George Lucas will inflict yet another Star Wars film on us momentarily. I detest the series, along with its successor, Harry Potter, and its antecedent, Wagner’s Ring cycle. Luke Skywalker is a retreaded Siegfried, with inborn powers that make him nearly invincible, asserting his will against authority (Wotan/Darth Vader). There are minor differences; at least Harry doesn’t have to kill Dumbledore. George Lucas explained on a recent American Movie Channel retrospective that he dipped into this swamp first as an anthropology student, reading the likes of Joseph Campbell.
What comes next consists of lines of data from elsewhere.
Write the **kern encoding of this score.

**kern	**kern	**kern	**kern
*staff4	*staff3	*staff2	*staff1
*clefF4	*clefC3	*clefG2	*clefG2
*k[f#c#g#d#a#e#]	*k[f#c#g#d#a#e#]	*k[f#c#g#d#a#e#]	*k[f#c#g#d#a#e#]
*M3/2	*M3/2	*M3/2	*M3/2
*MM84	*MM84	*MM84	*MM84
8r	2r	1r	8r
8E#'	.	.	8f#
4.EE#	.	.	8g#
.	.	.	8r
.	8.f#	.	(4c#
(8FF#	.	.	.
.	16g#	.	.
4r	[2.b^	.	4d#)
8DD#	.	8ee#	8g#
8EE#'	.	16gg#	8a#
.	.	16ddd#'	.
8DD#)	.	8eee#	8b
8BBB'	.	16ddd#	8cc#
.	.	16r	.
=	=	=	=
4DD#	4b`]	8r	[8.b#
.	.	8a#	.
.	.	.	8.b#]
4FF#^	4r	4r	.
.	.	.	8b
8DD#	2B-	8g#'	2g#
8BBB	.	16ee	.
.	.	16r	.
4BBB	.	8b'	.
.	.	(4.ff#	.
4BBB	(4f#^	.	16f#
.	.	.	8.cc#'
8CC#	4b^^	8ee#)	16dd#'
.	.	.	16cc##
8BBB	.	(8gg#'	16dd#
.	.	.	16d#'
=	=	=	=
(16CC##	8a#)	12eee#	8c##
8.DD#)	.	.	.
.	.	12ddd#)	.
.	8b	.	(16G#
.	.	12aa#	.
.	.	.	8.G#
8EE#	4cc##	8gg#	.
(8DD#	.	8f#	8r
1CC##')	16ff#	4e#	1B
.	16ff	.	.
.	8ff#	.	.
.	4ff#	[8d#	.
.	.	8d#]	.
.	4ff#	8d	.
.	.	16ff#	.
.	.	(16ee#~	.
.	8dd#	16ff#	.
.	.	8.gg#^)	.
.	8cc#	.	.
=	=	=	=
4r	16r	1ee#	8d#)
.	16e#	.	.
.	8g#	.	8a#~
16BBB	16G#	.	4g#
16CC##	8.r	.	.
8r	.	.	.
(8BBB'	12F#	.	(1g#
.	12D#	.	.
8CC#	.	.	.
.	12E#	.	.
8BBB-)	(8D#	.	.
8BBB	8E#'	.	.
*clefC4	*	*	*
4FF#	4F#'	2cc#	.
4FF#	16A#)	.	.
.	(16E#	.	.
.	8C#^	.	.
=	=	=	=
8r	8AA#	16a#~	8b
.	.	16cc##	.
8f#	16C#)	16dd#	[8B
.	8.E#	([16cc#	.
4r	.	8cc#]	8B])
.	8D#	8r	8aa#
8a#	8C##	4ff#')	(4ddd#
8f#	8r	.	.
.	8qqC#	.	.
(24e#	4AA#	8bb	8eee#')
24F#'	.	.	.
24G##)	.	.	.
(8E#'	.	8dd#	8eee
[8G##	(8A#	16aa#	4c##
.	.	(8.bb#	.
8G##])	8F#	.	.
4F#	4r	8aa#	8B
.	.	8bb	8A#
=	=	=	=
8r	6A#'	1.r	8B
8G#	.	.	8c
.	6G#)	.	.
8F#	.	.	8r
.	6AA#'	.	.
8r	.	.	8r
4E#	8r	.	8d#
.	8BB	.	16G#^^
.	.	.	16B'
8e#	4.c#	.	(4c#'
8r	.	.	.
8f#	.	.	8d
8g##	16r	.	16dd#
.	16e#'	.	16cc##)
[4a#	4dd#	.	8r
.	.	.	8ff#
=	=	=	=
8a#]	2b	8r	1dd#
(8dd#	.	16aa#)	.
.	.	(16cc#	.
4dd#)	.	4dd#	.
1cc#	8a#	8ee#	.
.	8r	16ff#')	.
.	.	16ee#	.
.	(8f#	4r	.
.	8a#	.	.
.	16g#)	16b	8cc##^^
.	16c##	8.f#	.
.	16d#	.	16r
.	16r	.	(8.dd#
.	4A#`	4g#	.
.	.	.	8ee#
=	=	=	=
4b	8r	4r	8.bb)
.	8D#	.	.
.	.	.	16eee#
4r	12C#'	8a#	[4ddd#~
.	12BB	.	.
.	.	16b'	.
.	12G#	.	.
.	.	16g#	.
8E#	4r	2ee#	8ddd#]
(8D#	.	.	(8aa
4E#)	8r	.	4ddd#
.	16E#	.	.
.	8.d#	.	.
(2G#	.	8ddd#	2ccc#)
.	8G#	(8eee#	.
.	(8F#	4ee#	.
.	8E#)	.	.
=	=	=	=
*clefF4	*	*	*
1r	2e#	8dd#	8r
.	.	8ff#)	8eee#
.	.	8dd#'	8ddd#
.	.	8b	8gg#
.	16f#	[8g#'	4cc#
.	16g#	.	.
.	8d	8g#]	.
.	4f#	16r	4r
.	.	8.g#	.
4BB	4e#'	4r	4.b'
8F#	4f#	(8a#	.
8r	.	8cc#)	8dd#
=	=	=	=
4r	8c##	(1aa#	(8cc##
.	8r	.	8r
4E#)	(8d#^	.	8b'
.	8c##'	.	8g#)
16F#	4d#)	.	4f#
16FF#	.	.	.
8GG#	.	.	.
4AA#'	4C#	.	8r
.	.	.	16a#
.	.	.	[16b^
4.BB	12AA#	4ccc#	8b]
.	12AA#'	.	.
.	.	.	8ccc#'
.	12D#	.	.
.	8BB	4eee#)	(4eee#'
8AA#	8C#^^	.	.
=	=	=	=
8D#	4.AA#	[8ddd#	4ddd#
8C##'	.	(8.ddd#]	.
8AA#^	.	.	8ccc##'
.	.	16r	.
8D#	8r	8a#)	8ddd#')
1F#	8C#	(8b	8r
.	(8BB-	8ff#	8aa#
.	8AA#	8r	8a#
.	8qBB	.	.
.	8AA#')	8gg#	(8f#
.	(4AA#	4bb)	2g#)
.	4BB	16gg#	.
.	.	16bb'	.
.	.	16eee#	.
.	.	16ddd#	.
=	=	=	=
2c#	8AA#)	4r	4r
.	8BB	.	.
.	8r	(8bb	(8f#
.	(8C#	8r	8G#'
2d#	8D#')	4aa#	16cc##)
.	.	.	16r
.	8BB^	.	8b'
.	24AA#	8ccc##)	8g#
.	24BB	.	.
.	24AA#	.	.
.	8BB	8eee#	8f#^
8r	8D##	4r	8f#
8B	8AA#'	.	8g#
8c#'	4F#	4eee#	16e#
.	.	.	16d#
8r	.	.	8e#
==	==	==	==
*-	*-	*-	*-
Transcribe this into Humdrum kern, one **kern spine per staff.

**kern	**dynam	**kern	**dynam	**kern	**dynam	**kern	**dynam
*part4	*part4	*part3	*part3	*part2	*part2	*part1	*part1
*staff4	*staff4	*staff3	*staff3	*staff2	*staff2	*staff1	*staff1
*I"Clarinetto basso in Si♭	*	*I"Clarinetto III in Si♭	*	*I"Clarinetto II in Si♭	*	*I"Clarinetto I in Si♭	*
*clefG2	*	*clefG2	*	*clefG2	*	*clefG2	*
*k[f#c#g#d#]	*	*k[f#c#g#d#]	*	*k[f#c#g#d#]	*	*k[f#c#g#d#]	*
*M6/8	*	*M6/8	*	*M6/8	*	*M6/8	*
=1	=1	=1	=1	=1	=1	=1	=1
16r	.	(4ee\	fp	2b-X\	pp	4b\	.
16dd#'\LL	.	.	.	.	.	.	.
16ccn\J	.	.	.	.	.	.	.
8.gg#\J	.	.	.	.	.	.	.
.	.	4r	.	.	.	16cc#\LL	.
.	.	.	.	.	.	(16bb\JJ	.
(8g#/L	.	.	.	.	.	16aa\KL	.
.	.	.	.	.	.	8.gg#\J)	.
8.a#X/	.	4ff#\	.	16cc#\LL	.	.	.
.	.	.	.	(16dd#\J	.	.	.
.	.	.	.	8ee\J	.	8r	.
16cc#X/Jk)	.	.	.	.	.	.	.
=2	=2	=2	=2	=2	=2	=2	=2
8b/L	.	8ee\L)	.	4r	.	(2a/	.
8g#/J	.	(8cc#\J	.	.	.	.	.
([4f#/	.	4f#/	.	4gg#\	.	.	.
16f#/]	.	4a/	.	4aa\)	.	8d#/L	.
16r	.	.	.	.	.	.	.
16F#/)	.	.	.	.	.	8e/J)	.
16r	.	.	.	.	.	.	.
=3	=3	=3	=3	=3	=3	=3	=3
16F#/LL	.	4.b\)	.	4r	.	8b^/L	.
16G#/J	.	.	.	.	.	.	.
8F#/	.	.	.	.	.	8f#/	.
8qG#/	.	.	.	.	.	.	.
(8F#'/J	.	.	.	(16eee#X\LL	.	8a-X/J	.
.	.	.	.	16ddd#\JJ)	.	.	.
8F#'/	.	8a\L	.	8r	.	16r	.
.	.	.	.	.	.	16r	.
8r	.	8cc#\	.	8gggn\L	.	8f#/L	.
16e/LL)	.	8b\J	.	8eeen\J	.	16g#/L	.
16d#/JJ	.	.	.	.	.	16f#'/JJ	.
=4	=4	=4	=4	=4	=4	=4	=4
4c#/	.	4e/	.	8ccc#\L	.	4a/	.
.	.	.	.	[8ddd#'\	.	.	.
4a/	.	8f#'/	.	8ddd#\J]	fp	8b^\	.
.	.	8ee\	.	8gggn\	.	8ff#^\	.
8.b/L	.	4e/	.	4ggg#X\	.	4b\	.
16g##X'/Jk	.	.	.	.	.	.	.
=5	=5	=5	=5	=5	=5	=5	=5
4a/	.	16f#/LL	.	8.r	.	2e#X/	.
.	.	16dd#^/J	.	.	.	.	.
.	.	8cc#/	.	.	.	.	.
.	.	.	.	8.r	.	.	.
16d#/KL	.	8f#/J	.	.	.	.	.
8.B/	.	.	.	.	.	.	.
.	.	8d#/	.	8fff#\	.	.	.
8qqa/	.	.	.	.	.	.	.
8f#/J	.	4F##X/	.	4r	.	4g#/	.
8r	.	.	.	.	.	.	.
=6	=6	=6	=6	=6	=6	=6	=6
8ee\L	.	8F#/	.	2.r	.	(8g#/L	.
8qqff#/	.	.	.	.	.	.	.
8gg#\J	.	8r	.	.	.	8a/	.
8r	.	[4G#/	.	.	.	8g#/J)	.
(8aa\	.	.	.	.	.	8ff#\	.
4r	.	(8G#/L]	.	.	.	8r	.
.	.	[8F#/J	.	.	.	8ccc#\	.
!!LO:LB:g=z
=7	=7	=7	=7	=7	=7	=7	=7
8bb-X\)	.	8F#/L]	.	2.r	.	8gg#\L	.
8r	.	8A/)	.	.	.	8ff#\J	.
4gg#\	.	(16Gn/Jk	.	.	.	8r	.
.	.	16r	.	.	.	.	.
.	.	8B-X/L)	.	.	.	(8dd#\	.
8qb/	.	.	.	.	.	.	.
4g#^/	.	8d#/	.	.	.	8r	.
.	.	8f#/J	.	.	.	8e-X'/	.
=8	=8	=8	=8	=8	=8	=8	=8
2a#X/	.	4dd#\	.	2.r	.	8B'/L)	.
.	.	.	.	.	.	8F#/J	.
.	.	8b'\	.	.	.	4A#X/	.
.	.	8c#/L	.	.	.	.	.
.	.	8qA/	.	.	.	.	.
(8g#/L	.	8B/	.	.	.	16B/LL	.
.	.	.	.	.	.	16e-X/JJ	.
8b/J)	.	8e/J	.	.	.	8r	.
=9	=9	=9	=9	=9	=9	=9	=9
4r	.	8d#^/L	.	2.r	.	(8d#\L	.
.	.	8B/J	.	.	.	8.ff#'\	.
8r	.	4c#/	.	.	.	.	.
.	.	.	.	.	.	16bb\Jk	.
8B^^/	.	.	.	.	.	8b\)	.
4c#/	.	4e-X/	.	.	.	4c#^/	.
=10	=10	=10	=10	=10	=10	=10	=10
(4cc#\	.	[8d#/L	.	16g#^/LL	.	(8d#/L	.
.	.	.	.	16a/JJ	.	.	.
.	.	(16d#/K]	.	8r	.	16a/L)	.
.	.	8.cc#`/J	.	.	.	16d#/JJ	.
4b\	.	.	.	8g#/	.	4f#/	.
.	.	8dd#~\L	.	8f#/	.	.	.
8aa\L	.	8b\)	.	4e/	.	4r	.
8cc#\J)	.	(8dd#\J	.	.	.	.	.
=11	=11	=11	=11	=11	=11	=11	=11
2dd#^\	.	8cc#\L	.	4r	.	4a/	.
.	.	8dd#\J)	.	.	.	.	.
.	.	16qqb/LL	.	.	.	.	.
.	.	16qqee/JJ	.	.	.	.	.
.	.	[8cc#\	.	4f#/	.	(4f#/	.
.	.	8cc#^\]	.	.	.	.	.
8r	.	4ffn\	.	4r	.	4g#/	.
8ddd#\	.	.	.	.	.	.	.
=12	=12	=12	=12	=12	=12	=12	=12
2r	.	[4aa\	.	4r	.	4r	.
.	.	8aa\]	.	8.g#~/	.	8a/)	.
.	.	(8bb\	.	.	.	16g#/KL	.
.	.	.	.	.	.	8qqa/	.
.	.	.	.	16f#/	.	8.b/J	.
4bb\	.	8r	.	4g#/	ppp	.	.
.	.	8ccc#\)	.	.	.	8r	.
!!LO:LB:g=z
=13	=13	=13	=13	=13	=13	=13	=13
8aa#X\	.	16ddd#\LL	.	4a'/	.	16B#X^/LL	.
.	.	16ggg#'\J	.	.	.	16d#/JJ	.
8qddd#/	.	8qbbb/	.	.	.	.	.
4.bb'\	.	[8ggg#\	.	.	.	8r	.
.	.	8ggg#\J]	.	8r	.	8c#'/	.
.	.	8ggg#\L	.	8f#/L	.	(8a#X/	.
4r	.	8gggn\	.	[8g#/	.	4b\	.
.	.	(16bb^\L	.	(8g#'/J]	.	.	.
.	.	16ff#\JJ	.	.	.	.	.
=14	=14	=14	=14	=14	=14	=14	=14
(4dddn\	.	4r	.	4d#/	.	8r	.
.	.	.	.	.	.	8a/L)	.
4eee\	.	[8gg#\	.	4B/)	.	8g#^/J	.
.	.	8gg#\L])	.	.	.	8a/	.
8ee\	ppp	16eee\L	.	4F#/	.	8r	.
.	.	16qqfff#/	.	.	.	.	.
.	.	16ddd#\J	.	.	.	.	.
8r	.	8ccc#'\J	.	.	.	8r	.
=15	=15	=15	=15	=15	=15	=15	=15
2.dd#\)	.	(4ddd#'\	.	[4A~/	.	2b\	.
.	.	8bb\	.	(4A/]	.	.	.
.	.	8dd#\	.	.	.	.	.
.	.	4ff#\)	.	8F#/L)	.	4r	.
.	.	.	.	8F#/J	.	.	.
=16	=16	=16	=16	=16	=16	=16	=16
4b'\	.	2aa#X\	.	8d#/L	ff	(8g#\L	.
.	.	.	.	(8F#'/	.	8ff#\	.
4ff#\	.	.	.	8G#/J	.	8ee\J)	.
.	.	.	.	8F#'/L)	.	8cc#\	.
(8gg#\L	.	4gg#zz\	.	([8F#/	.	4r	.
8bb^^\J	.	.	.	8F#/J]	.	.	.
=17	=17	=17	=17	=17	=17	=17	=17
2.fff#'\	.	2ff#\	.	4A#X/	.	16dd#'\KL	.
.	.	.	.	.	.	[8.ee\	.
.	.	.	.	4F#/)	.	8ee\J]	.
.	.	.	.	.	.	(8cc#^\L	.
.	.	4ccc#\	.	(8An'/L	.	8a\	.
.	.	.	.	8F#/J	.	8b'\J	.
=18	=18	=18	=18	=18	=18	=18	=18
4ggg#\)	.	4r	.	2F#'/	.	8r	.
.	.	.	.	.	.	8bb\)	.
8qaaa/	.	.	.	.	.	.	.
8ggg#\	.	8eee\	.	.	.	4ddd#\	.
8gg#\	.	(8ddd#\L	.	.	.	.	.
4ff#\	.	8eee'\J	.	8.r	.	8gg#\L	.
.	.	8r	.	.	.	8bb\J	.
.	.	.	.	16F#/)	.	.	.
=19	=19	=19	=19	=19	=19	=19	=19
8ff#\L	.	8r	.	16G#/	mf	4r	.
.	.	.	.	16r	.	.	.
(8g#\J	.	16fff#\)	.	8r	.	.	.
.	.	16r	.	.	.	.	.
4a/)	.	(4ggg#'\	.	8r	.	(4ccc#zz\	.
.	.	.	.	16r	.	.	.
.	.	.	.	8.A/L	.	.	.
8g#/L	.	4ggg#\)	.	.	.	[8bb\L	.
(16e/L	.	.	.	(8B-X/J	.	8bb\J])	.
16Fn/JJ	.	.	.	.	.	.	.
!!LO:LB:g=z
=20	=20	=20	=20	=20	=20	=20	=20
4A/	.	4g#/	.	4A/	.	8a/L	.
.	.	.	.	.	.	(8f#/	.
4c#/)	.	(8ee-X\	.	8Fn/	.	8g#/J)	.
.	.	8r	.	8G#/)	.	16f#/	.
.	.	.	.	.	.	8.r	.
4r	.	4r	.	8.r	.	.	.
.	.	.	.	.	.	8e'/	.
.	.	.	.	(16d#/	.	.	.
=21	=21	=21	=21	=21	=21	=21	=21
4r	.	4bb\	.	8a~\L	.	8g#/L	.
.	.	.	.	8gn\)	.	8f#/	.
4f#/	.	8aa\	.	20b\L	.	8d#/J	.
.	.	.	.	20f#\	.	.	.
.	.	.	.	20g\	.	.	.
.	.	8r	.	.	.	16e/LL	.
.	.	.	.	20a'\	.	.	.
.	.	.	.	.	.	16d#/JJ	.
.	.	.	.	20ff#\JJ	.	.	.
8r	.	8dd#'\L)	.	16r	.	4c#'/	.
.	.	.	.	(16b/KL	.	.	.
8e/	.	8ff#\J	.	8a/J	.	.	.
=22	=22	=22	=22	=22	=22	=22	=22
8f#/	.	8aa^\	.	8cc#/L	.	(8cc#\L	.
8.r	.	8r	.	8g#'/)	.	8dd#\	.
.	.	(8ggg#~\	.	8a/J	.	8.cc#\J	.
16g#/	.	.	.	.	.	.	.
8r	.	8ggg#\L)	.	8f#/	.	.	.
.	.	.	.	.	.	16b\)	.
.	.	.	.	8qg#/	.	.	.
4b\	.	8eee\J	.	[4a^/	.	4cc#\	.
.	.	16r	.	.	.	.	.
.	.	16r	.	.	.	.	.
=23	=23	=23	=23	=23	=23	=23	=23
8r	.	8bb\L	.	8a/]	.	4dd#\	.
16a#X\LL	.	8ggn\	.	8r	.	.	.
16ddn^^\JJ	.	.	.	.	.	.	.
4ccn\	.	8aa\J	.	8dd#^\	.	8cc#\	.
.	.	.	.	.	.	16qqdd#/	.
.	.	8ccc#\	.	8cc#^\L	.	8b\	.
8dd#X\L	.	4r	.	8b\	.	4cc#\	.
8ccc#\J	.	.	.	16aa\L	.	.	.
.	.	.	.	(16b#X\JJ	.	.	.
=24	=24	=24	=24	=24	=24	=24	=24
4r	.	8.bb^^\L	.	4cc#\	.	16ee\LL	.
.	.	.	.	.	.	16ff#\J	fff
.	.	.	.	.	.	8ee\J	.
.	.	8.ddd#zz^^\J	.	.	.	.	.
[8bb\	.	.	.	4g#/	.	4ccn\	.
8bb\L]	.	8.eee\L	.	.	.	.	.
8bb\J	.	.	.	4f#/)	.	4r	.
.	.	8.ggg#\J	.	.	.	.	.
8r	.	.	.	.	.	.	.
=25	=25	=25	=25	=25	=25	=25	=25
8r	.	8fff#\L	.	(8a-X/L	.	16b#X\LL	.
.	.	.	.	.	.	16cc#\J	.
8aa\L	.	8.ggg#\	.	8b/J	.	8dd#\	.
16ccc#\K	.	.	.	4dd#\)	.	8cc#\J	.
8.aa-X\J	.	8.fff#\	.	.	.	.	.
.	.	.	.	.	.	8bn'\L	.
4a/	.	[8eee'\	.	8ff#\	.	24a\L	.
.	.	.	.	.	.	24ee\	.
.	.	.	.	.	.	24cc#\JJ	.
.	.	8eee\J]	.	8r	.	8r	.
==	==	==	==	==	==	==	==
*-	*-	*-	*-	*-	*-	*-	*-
Skywalker/Potter/Siegfried are a carryover of the pagan idea of heroes, which is simply the pagan idea of a god: a being who is like us, but better. …

I suspect that the popularity of Star Wars and the Potter series arises from the generation of obese, pimply-faced young losers we are now raising, who know their real-life prospects to be miserable, and compensate by playing the hero in video games. Very few of them know how to code a computer, to be sure, and even fewer know how to build one.

Think of Skywalker/Potter/Siegfried as the pop-culture equivalent of the self-esteem movement in education. If we can’t persuade our kids to accomplish anything, at least we can enrich their fantasy life.